February 22, 2011 9:52 AM
John Keker, Representing Embattled Plaintiffs Lawyer Steven Donziger, Hints He May Seek Recusal of Judge Kaplan
Posted by Michael D. Goldhaber
From The Am Law Litigation Daily
On Friday, four days after an Ecuadorian court hit Chevron with a multibillion dollar judgment for despoiling the Lago Agrio region, the parties appeared before Manhattan federal district court judge Lewis Kaplan for a hearing on Chevron's request for a preliminary injunction. In a surprise appearance, white-collar defense lawyer John Keker showed up as counsel for embattled plaintiffs lawyer Steven Donziger.
Donziger is fighting a RICO suit filed by Chevron that casts him as the ringleader of a plaintiffs' team that, among other things, ghostwrote the report of a supposedly independent court-appointed expert in Ecuador. He's also fighting Chevron's efforts to keep the plaintiffs from enforcing their judgment. On Feb. 8, before the $8 billion judgment was issued, Judge Kaplan issued a 14-day temporary restraining order barring the Ecuadorian plaintiffs and their lawyers from advancing enforcement of an Ecuadorian award. On Monday, Judge Kaplan extended the TRO to March 8.
Keker--who told the court that he had just been retained by Donziger 24 hours earlier--asked the court for an adjournment. After Kaplan denied that request, Keker objected for the record that the judge wasn't giving Donziger sufficient time to oppose the preliminary injunction. Keker also disputed the availability of injunctive relief in private RICO actions, and asserted that the case raised serious issues of extraterritoriality.
The San Francisco lawyer appeared to provoke Kaplan when he remarked to the judge that "you have expressed your views" on the case. The judge shot back: "I take issue with that." (The lawyer then clarified that he was speaking only of "aspects of the case.") Near the end of his appearance, Keker told the court he planned to look into "issues of assignment and recusal." Keker could not be reached later to discuss this comment.
Two former executive directors of the New York Civil Liberties Union, Steven Hyman and Norman Siegel, made their first appearances on behalf of the Lago Agrio plaintiffs. Hyman stressed that the court lacked jurisdiction over the Ecuadorians. Siegel emphasized that the court should abstain on the basis of comity, and that Chevron is asking Kaplan to sit as an appeals court. The judge responded that he need not examine the merits if the crux of Chevron’s argument is that Ecuador’s legal system failed to provide due process.

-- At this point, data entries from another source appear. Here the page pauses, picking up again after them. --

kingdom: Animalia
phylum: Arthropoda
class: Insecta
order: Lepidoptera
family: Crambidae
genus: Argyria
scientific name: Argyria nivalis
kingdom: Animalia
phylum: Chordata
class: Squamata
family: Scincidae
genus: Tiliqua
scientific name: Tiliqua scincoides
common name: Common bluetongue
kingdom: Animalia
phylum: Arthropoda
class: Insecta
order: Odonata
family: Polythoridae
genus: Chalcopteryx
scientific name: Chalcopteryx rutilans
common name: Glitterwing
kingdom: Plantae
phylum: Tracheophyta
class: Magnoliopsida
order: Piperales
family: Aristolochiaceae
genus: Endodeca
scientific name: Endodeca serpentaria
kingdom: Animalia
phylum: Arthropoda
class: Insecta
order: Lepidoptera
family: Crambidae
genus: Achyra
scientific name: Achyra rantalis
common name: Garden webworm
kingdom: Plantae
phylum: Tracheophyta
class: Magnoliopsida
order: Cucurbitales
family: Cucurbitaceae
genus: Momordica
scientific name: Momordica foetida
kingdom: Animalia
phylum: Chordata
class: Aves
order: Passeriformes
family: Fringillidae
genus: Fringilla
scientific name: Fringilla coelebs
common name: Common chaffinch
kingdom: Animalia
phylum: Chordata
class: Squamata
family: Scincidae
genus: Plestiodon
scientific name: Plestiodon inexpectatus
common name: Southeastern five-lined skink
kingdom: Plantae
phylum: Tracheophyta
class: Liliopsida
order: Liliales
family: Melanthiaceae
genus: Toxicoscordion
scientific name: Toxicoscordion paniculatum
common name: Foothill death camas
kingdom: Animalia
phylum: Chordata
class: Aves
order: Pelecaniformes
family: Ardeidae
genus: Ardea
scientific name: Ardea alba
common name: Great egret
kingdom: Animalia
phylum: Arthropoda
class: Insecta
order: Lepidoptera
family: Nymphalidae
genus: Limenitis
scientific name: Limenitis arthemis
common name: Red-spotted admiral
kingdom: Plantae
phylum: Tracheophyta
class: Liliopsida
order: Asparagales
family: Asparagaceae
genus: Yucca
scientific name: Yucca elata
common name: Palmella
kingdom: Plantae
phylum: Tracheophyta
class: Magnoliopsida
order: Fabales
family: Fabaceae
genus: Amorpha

Kaplan asked if he should blindly defer to a system that even plaintiffs' lawyer Donziger decried on camera, in the discovered outtakes of the documentary Crude, as corrupt and susceptible to intimidation. "I’m supposed to ignore all that?" asked the judge. Siegel replied that all people, including lawyers, are prone to embellishment when speaking passionately in the public square.
Arguing for Chevron, Randy Mastro of Gibson, Dunn & Crutcher cited precedents for injunctive relief in private RICO actions, and to prevent vexatious litigation overseas. Mastro claimed that the plaintiffs planned to ignore Judge Kaplan’s orders, and go overseas to enforce the judgment.
Judge Kaplan deferred ruling on the preliminary injunction and asked the parties to submit affidavits next week on the timing of when the judgment becomes enforceable. Both sides suggested that the judgment--now pegged by Chevron at $18.2 billion including penalties--will become final after the first-level Ecuadorian appeal. Mastro said this step could take days, while Keker said it could take six months.
Perhaps most significantly, the judge asked the parties to consider whether Chevron’s request for a declaration that the judgment is unenforceable should be severed for a prompt trial.